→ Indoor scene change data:

********************

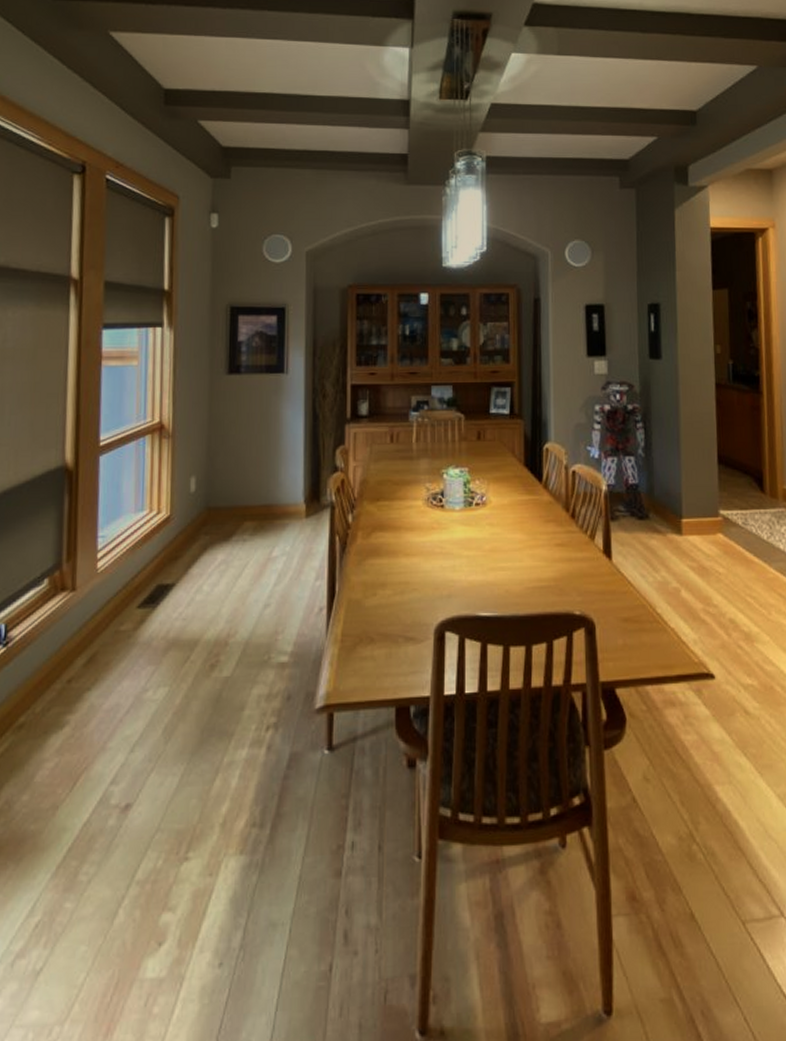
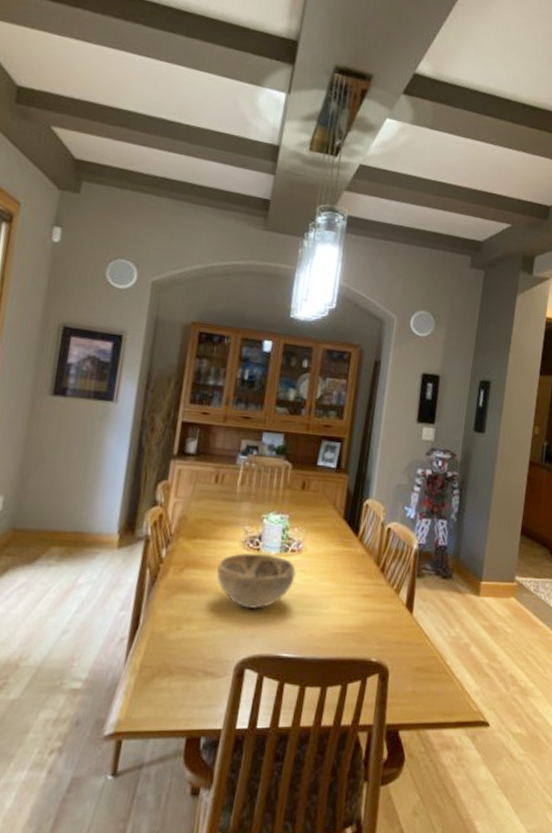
decorative bowl: none [404,510,483,568] -> present [217,553,296,609]

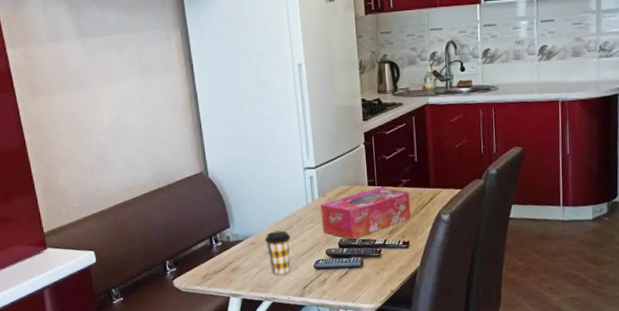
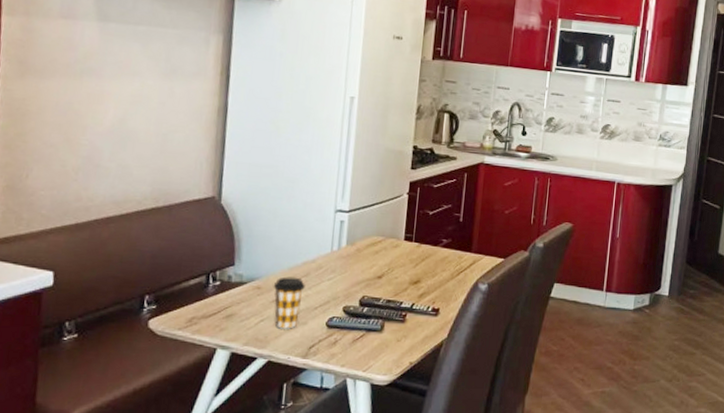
tissue box: present [320,187,411,240] -> none [343,244,449,299]

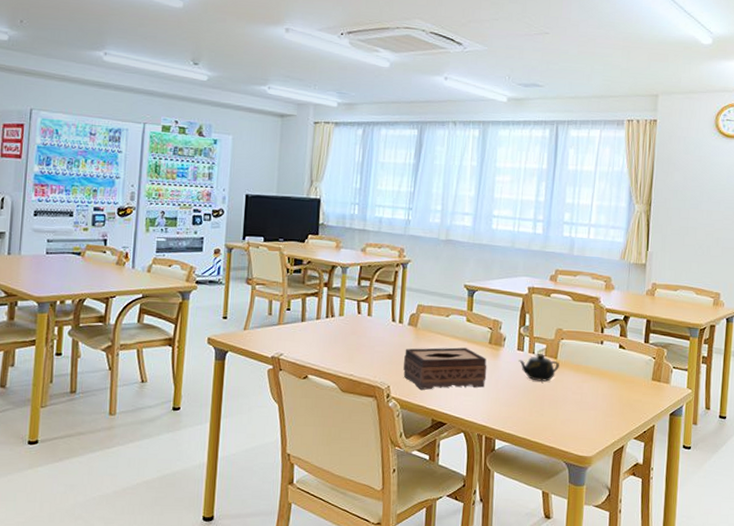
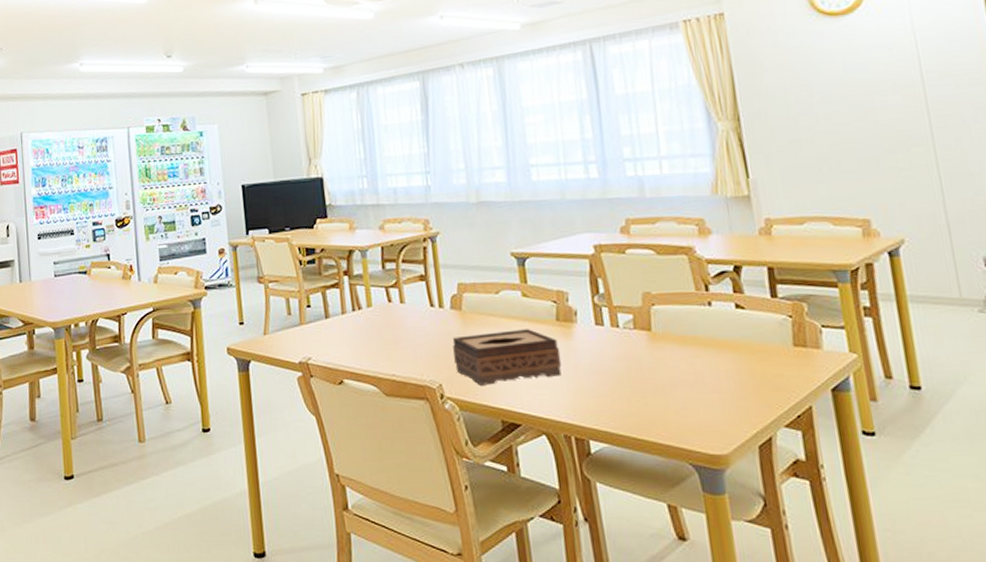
teapot: present [518,354,559,382] -> none [599,326,657,362]

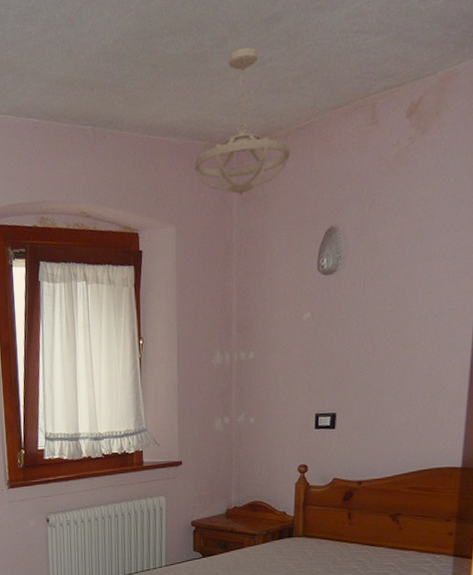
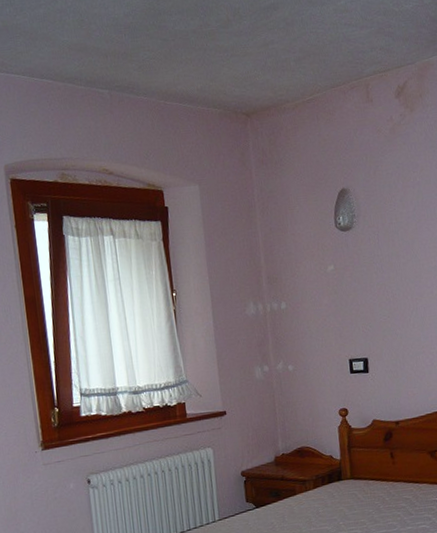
ceiling light fixture: present [194,47,290,196] -> none [211,30,299,159]

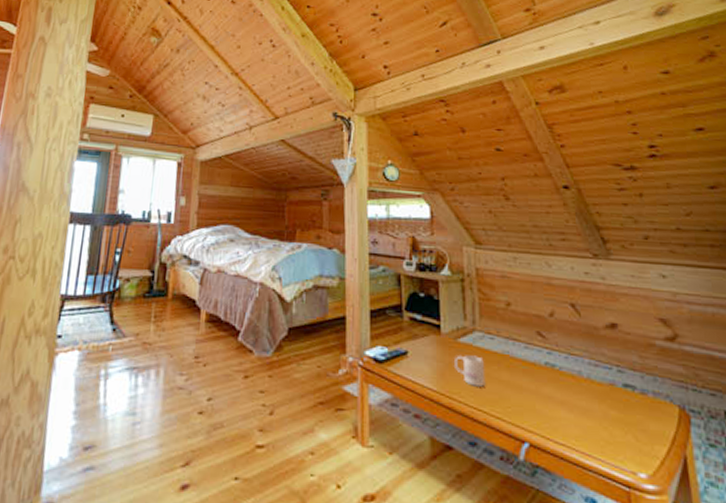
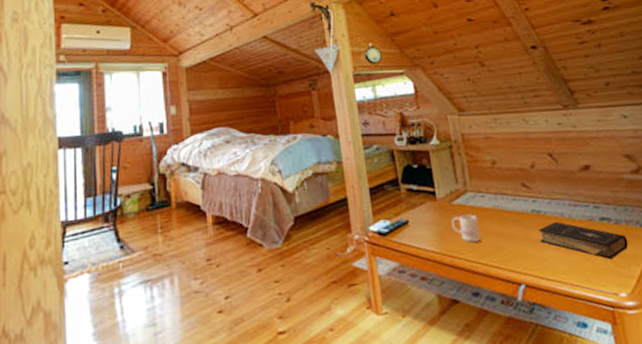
book: none [550,379,654,434] -> present [538,221,628,260]

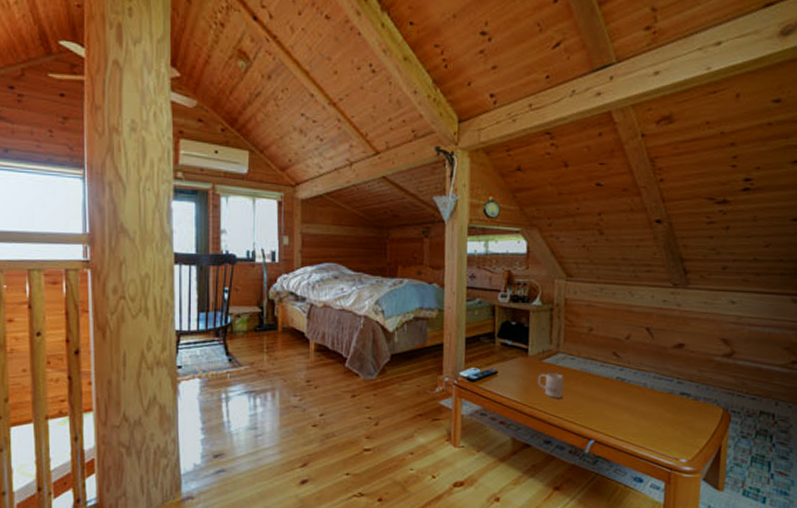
book: present [538,221,628,260] -> none [618,390,701,430]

********************

→ WHAT IS EXPECTED:
Pictures stay out; the data above is to be returned exactly.

→ ANSWER SECTION:
decorative bowl: none [404,510,483,568] -> present [217,553,296,609]

tissue box: present [320,187,411,240] -> none [343,244,449,299]

teapot: present [518,354,559,382] -> none [599,326,657,362]

ceiling light fixture: present [194,47,290,196] -> none [211,30,299,159]

book: none [550,379,654,434] -> present [538,221,628,260]

book: present [538,221,628,260] -> none [618,390,701,430]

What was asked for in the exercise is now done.